The Milwaukee Brewers announced they have agreed to terms with 1B/OF Darin Ruf on a contract. Ruf offers versatility and has previously played for the Philadelphia Phillies, San Francisco Giants, and New York Mets.
Ruf was acquired by the Mets last year in a trade from the Giants. His time with New York was underwhelming though, which led to the Mets ultimately deciding to move on. San Francisco re-signed Ruf this season, but he later elected MLB free agency after being waived by the team. After all of this, Ruf has landed with the Brewers.
Ruf, however, began his career with the Phillies back in 2012. He displayed promise in 2013 after hitting 14 home runs with an .806 OPS. But he failed to see consistent playing time in Philadelphia and never appeared in more than 106 games in a single season. Following the 2016 campaign, Ruf found himself out of MLB. He later returned in 2020 after inking a contract with the Giants.

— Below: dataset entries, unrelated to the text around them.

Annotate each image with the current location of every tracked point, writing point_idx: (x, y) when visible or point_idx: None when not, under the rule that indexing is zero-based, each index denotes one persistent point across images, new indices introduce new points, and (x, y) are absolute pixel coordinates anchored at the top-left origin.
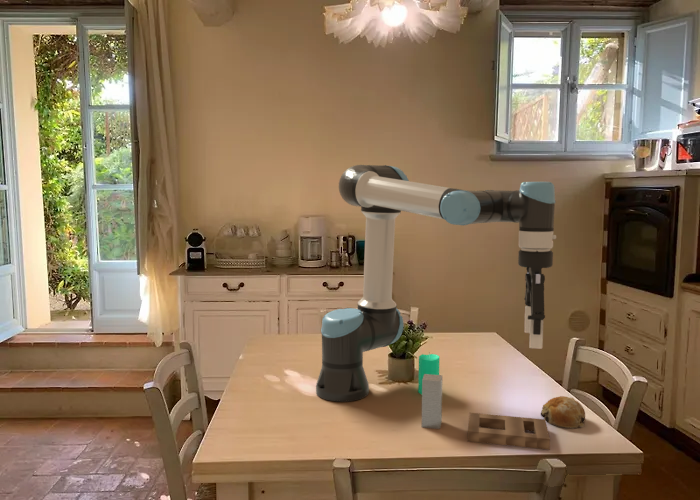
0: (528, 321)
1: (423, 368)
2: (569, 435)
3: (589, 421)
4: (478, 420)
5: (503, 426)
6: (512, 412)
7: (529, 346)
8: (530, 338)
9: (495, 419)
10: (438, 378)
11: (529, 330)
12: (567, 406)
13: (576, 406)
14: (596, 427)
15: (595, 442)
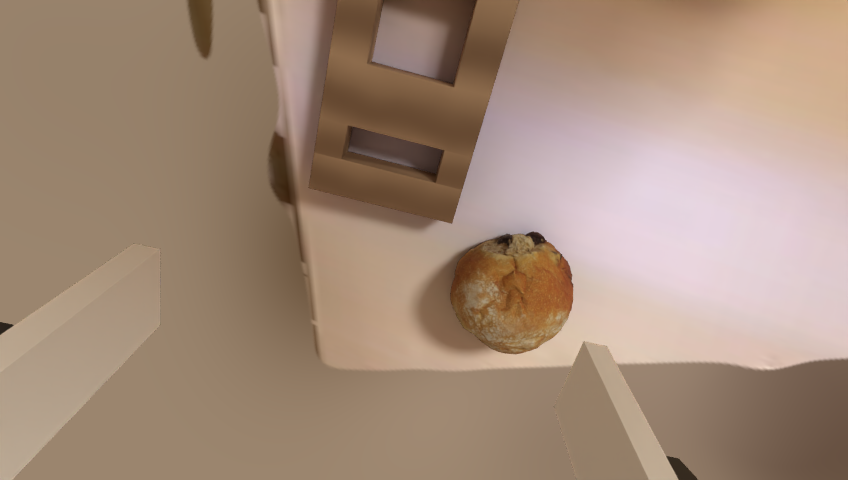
0: (605, 434)
1: None
2: (410, 262)
3: None
4: None
5: (454, 80)
6: (590, 154)
7: (137, 249)
8: (80, 284)
9: (463, 53)
10: None
11: (575, 382)
12: (474, 309)
13: (480, 334)
14: (458, 344)
15: (369, 307)
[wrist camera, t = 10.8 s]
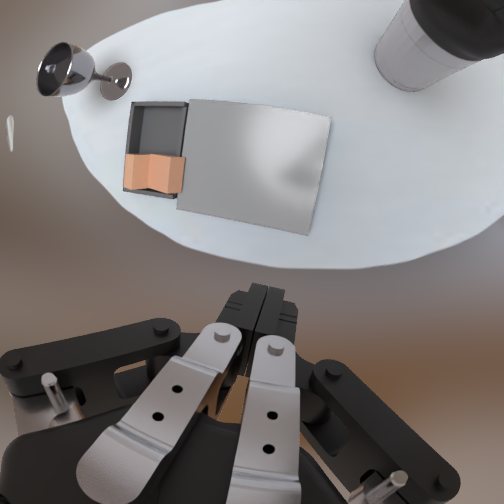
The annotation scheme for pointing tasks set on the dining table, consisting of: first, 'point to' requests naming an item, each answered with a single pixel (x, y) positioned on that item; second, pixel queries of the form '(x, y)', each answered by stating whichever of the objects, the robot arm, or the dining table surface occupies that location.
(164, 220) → the dining table surface
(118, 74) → the wine glass
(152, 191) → the tray
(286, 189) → the slate ledge
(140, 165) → the tile front
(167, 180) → the tile rear
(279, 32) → the dining table surface
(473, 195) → the dining table surface
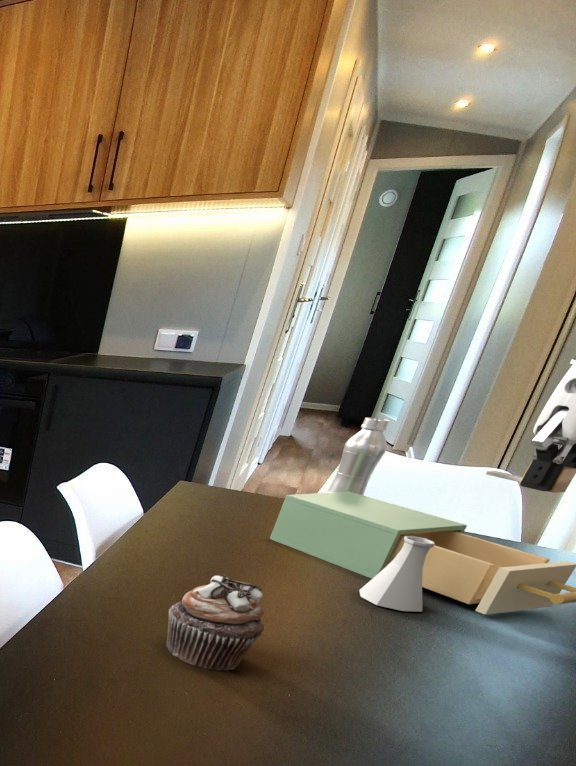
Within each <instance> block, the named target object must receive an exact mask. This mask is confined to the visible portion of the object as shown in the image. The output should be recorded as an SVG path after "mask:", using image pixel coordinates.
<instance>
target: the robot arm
mask: <svg viewBox="0 0 576 766" xmlns="http://www.w3.org/2000/svg"><path fill="white" fill-rule="evenodd" d="M569 364H570V365H571V366H570V368H569V369H568V371H567V372H566V373H565V374H564V376H563V377H562V379H561V380H560V382H558V383H559V384H558V385H557V386H556V388H554V391H553V393H552V394H551V395H550V397H549V399H548V401H547V402H546V404H545V406H543V409H542V410H541V412H540V414H539V415H538V418H537V420H536V422H535V424H534V427H533V430H532V432H533V434H534V437H533V438H532V439H531V442H530V444H531V445H532V446H533V447H534V448H535V452H534V453H533V456H532V461H531V462H532V463H531V462H530V463H531V465H530V464H529V465H530V467H529V466H528V467H529V469H528V468H527V469H528V470H527V469H526V470H527V472H526V471H525V472H526V474H525V473H524V474H525V476H524V475H523V476H524V478H523V479H522V481H521V483H520V482H519V483H520V485H519V486H520V487H523V488H527V489H531V490H536V491H541V492H548V491H550V490H551V488H552V487H553V485H554V483H555V481H556V480H557V478H558V476H559V475H560V473H561V471H562V469H563V468H564V466H565V467H570V468H575V469H576V352H575V353H574V355H573V357H572V359H571V360H570V362H569ZM559 438H560V439H559ZM561 438H563V439H561Z"/></svg>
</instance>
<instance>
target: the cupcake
mask: <svg viewBox="0 0 576 766" xmlns="http://www.w3.org/2000/svg"><path fill="white" fill-rule="evenodd" d="M263 597H264V593H262V588H261V587H260V586H258V585H255V584H252V583H249V582H246V581H240V580H235V579H233V578H231V577H230V576H228V575H227V574H224V573H223V574H221V575H214V576H212V577H211V579H210V581H209V584H204V585H199V586H196V587H194V588H193V589H192V590H189V591H188V592H186V593H185V594H184V595H183V597H182V600H179V602H176V603H173V605H171V606H169V609H168V624H167V635H166V644H165V645H166V649H167V650H168V652H169V653H170V654H171V655H172V656H173V657H176V658H177V659H179V660H180V661H182V662H184V663H187V664H189V665H191V666H194V667H195V666H196V667H199V668H202V669H205V670H211V671H217V672H220V671H221V672H222V671H226V672H228V671H233V670H235V669H236V668H237V666H239V664H240V663H241V661H242V660H243V659H244V657H245V656H246V655H247V654H248V652H249V651H250V649H251V647H252V646H254V645H255V643H256V642H257V641H258V640H259V639H260V638H261V637H262V633H263V632H264V629H265V628H264V627H265V626H264V623H263V621H262V617H263V616H264V614H265V609H264V607H263V606H262V604H261V603H260V602H261V601H262V599H263Z"/></svg>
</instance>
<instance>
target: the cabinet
mask: <svg viewBox="0 0 576 766" xmlns="http://www.w3.org/2000/svg"><path fill="white" fill-rule="evenodd" d="M467 527H468V524H465V523H461V522H458V521H455V520H451V519H447V518H443V517H440V516H437V515H433V514H430V513H425V512H422V511H419V510H416V509H413V508H409V507H404V506H401V505H398V504H394V503H391V502H387V501H384V500H380V499H377V498H374V497H370V496H365V495H364V496H363V495H359V494H356V493H352V492H331V493H326V492H315V493H313V492H312V493H298V494H296V493H295V494H286V496H285V499H284V500H283V503H282V506H281V509H280V511H279V513H278V516H277V518H276V521H275V524H274V526H273V529H272V532H271V533H270V537H269V540H271V541H273V542H276V543H277V544H281V545H284V546H286V547H289V548H291V549H294V550H297V551H299V552H302V553H305V554H307V555H310V556H312V557H315V558H317V559H320V560H321V561H325V562H327V563H330V564H332V565H335V566H337V567H340V568H343V569H346V570H347V571H350V572H353V573H356V574H358V575H360V576H363V577H366V578H368V579H370V580H372V579H373V578H374V577H375V576H376V575H377V574H379V573H380V572H381V571H382V570H383V569H384V568H385V566H386V564H387V562H388V560H389V558H390V556H391V554H392V552H393V549H394V547H395V545H396V543H397V541H398V539H399V537H400V535H401V534H414V533H427V532H440V531H456V532H460V533H463V534H465V531H466V529H467Z"/></svg>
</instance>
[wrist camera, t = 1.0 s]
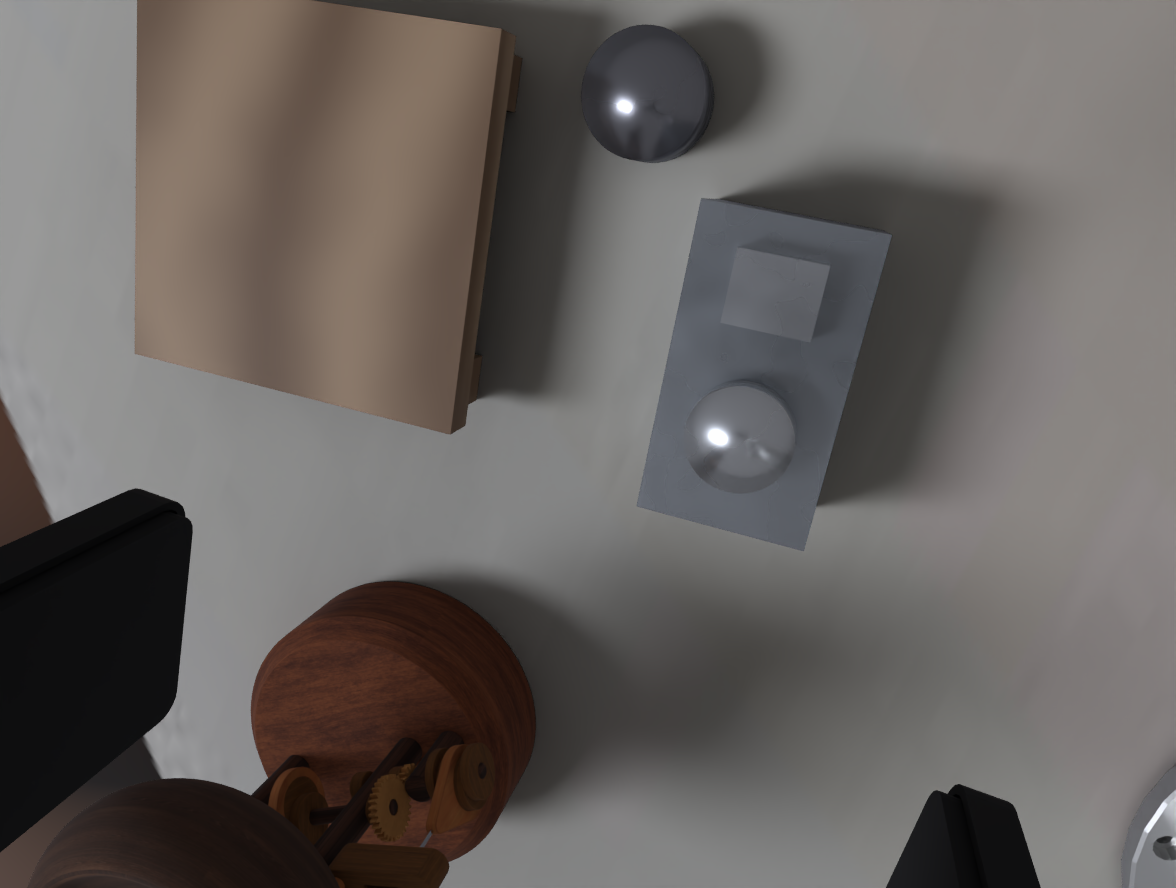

Fast-forward to 2023, and Ruf had hit .261/.370/.348 with a .718 OPS across 27 plate appearances with San Francisco. Perhaps he can improve his numbers with a potential steady role in Milwaukee with the Brewers.
Milwaukee currently leads the National League Central division. They could use extra offensive help though. As of this story's publication, the Brewers rank just 16th in batting average, 17th in OBP, 18th in slugging percentage, and 14th in runs scored. It will be interesting to see how the ball club plans to utilize Darin Ruf.
This move will be overlooked by many, but could pan out for Milwaukee and Ruf.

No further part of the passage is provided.